Let $A \in \mathbb{R}^{n\times n}$ be a matrix such that $I + A$ is invertible. Define $B:= A + A^T + A^T A$. Show that the minimal eigenvalue of $B$ satisfies $\lambda_{min} > -1 $.
I tried to use that $\lambda_{min} = \min_{||x|| = 1} x^T B x$, and once the computation done I get $$x^T B x \, \geq \, x^T A x + (Ax)^T x = 2 \cdot \langle Ax, x \rangle $$ But then I don't see how to get the result.
Any suggestion? Thanks in advance!
On
Consider
$$I+B=(I+A)(I+A^T)=CC^T \ \text{with} \ C:=I+A$$
which is invertible (hypothesis).
$CC^T$, being symmetric definite positive (see remark below), has all its eigenvalues $> 0$.
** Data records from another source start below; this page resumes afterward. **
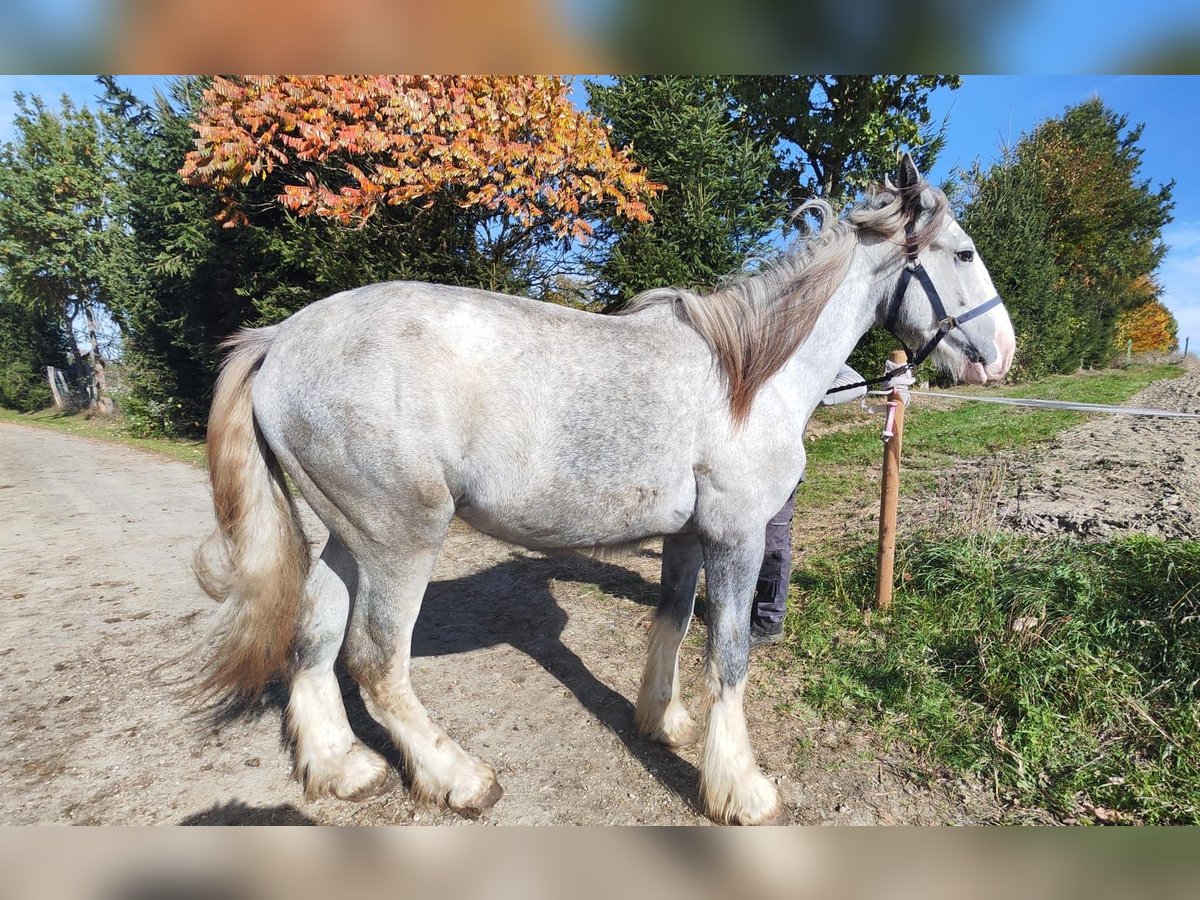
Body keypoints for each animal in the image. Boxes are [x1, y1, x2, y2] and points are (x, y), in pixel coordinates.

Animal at [193, 153, 1015, 825]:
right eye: (964, 252)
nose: (1002, 355)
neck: (747, 375)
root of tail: (282, 339)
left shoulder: (689, 536)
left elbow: (674, 621)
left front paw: (664, 723)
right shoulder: (738, 536)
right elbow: (730, 654)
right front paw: (739, 790)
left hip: (349, 537)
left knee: (315, 635)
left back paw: (341, 766)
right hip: (401, 539)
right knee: (375, 659)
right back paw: (458, 777)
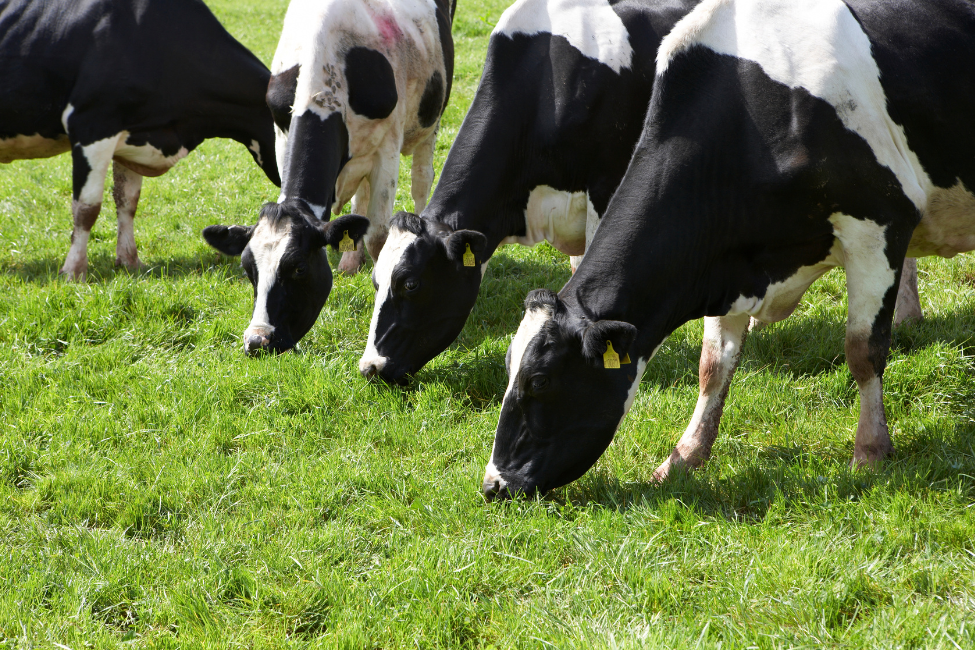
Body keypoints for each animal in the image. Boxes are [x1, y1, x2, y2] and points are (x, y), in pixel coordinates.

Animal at [0, 0, 282, 278]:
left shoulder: (132, 136)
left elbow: (127, 202)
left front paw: (130, 261)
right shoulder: (91, 124)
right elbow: (87, 208)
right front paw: (74, 271)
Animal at [204, 0, 456, 354]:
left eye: (299, 268)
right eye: (248, 268)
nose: (258, 340)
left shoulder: (387, 146)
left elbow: (379, 236)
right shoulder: (281, 135)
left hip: (429, 115)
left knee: (421, 179)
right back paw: (350, 260)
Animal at [484, 0, 975, 498]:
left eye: (540, 379)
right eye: (508, 368)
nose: (493, 485)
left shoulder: (879, 227)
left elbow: (863, 352)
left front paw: (871, 452)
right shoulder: (723, 260)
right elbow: (713, 366)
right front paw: (683, 458)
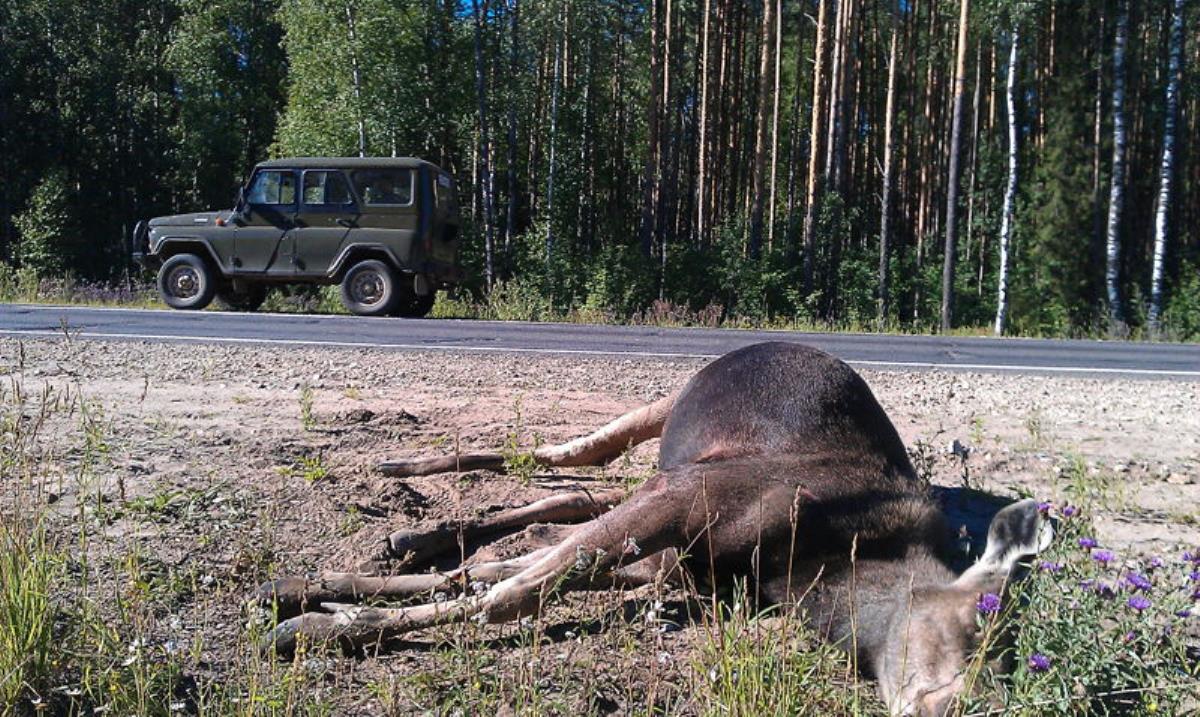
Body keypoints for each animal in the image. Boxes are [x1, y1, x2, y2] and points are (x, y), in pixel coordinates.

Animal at [255, 345, 1051, 717]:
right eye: (978, 625)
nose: (964, 703)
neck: (819, 573)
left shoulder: (680, 556)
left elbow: (512, 574)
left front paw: (322, 592)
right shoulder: (687, 496)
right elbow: (515, 592)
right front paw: (324, 620)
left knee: (572, 495)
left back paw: (416, 534)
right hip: (659, 415)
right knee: (556, 457)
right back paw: (402, 466)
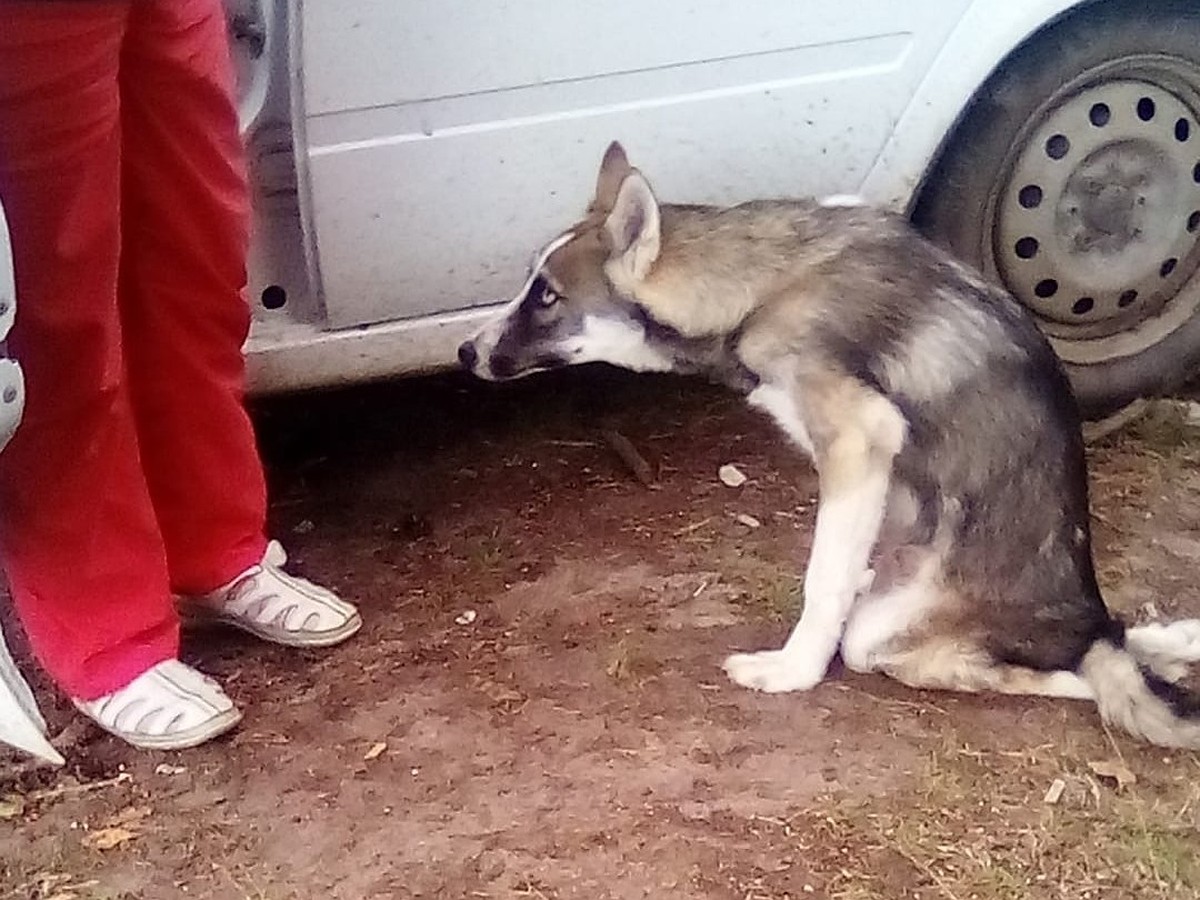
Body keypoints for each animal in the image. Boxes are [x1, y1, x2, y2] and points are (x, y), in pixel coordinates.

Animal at [456, 141, 1200, 748]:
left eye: (548, 297)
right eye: (531, 286)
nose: (465, 352)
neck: (760, 285)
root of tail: (1084, 620)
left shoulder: (859, 436)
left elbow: (823, 579)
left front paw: (793, 670)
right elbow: (839, 566)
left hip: (891, 637)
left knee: (1065, 673)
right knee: (1113, 643)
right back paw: (1170, 640)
Therefore, the eigenvalues of $B=CC^T-I$ are all $> -1$.
Remark : for $X \neq 0, X^TCC^TX=(C^TX)^T(C^TX)=\|C^TX\|^2 \geq 0$
and in fact $>0$ because $C$ is invertible.
Note that $$\tag1 I+B=(I+A)^T(I+A).$$ Hence with $y:=(I+A)x$, $$x^T(I+B)x=y^Ty\ge 0 $$ so that $\lambda_\min\ge-1$. As the factors on the right of $(1)$ are invertible, $-1$ cannot be an eigenvalue of $B$.